• **Text excerpt**:

================================

Re: [PATCH] powerpc/603: Fix protection of user pages mapped with PROT_NONE

From: Christophe Leroy
Date: Mon Feb 01 2021 - 06:40:09 EST




Le 01/02/2021 à 11:22, PLATTNER Christoph a écrit :
Hello to all, and thank you very much for first and second fast response.

I do not have a long history on PowerPC MMU environment, I hacked into this topic
for about 3 months for analyzing that problem- so, sorry, if I am wrong in some points ...

Yes you are wrong on some points, sorry, see below.



What I learn so far from this MPC5121e (variant of e300c4 core):
- It uses book3s32 hash-code, but it DOES NOT provide KEY hash method, so always the
branch "if (! Hash) ...." is taken, so, I assume that "key 0" and "key 1" setups are not
used on this CPU (not supporting MMU_FTR_HPTE_TABLE)

hash method is not used, this is SW TLB loading that is used, but still, all the PP and Ks/Kp keys defined in the segment register are used, see e300 core reference manual §6.4.2 Page Memory Protection

- The PP bits are NOT checked by the CPU in HW, even if set to 00, the CPU does not react.
As far I have understood, the TLB miss routines are responsible for checking permissions.
The TLB miss routines check the Linux PTE styled entries and generates the PP bits
for the TLB entry. The PowerPC PP bits are never check elsewhere on that CPU models ...

PP bits ARE checked hoppefully. If it was not the case, then the TLB miss routines would install a TLB on a read, then the user could do a write without any verification being done ?

Refer to e300 Core reference Manual, §6.1.4 Memory Protection Facilities

As I explained in the patch, the problem is not that the HW doesn't check the permission. It is that user accessed been done with key 0 as programmed in the segment registers, PP 00 means RW access.

================================

[Source lines]
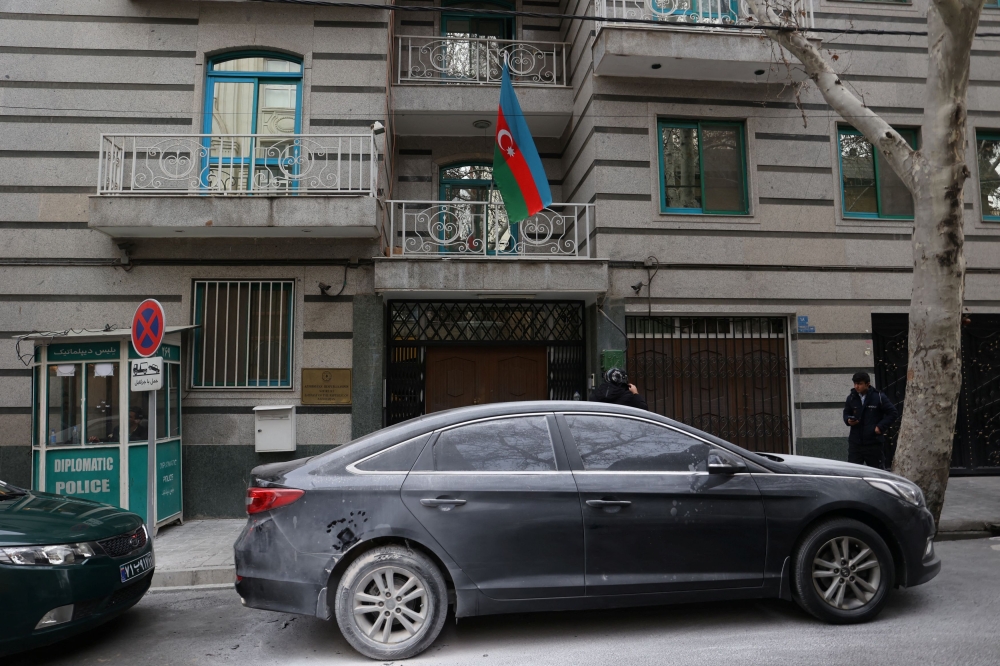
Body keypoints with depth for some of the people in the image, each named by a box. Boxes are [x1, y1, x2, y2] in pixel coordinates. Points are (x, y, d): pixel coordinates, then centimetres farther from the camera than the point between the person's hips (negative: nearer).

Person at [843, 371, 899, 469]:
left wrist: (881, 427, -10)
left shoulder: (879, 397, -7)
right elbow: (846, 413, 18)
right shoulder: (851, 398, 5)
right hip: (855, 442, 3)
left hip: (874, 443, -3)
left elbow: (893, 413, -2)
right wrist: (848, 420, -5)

================================

• **What needs to be done**:
Answer these questions about the mailing-list reply:
1. The MPC5121e is described as a variant of which core?
2. Which section of the e300 core reference manual is cited for Page Memory Protection?
3. According to the reply, what access does PP 00 mean when access is done with key 0?
Nothing in the source lines is needed here.

• **Task response**:
1. The e300c4 core.
2. §6.4.2.
3. RW access.